LONDON -- From southern Europe's debt crisis to U.S. banking reform, politics has emerged as a driver of volatility in Western markets this year in a way normally more associated with emerging economies.

Politics has been at the heart of some of the sharpest market moves in early 2010, with much money to be made or lost as investors call developments right or wrong. It is a trend that looks likely to last.

It is not that political risk itself is higher. The key events in the 2008 crash and following market recovery — the decision not to bail out Lehman Brothers, the London G20 meeting, the decisions to launch stimulus packages — were essentially political moments with profound market impact.

“It's more that it is affecting markets in a different way,” said Alastair Newton, managing director and political analyst for Nomura.

Essentially, while in 2008-9 a few political decisions helped set the tone for markets for months at a time, now political newsflow looks to be an increasingly important factor driving shorter term moves as well as longer-term trends.

Valuing banking stocks has become impossible without taking a view on how far U.S. President Barack Obama will go as he takes on Wall Street with an eye to mid-term elections in the aftermath of the Democrats' Senate defeat in Massachusetts.

Obama's January bank reform announcement knocked major U.S. indices down some 4 percent over two days. Market players will be nervously watching policymakers in the run-up to mid-term elections, with the uncertainty meaning investors will demand a higher risk premium and push prices lower.

Investors nervous over whether the Eurozone's most indebted economies will default on their debts or be forced out of the euro must assess the ability of governments to force through cuts in the face of potential unrest and political strains.

They must also look at the political viability of rescue from the European Union or the International Monetary Fund if one of the so-called PIIGS — Portugal, Italy, Ireland, Greece or Spain — are pushed to the edge of collapse.

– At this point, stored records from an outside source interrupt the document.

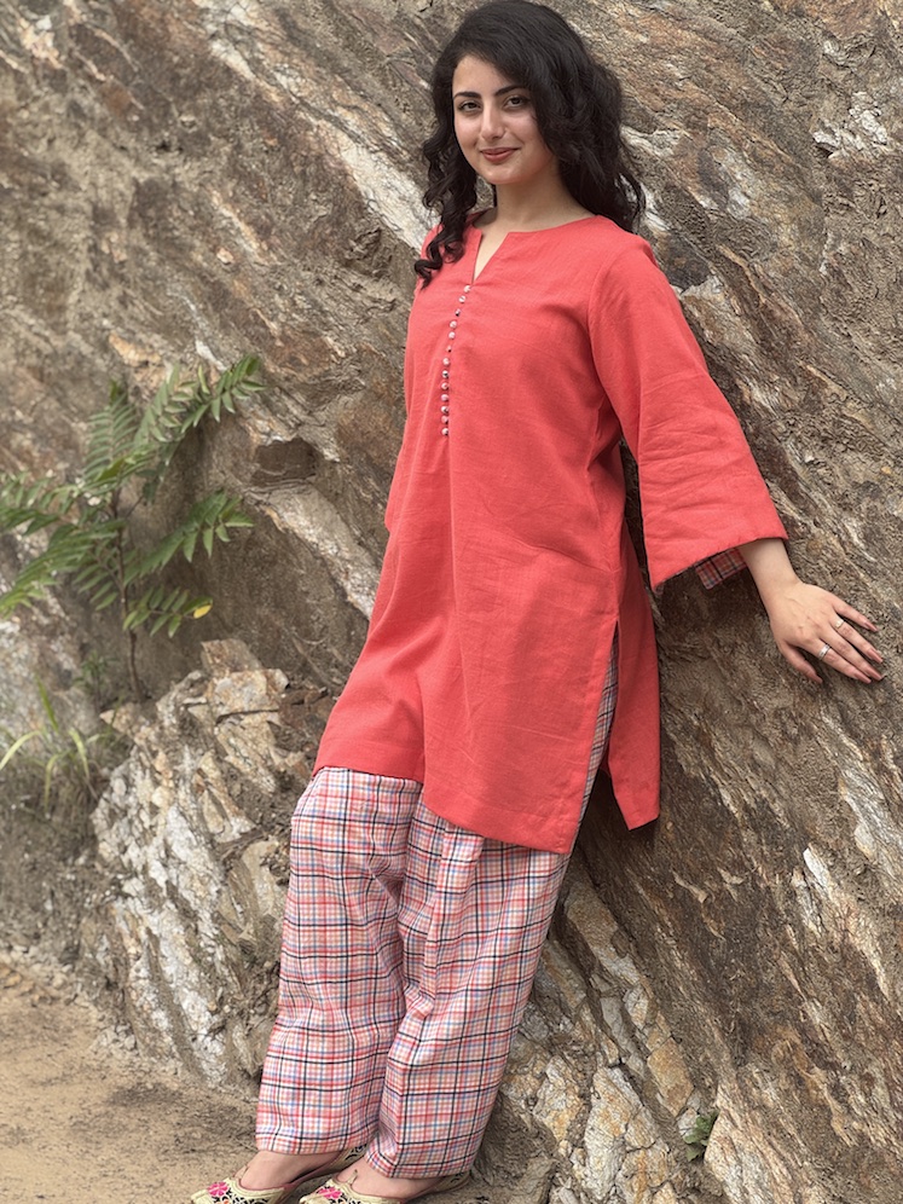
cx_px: 452
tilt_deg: -11.1
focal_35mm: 77
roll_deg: -0.8
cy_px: 602
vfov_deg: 25.3
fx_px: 2678
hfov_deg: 19.1
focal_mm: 9
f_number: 2.8
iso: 25
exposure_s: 1/200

As Britain heads towards a parliamentary election that must be held before June, the pound looks set to be knocked up and down by opinion polls as markets worry a hung parliament could paralyse policymaking at the wrong moment.

Most analysts say they believe the prospect of a Western European default or break in the single currency remains unlikely, but expect assets such as Greek, Spanish and Portuguese bonds and credit default swaps to be buffeted back and forth by political winds.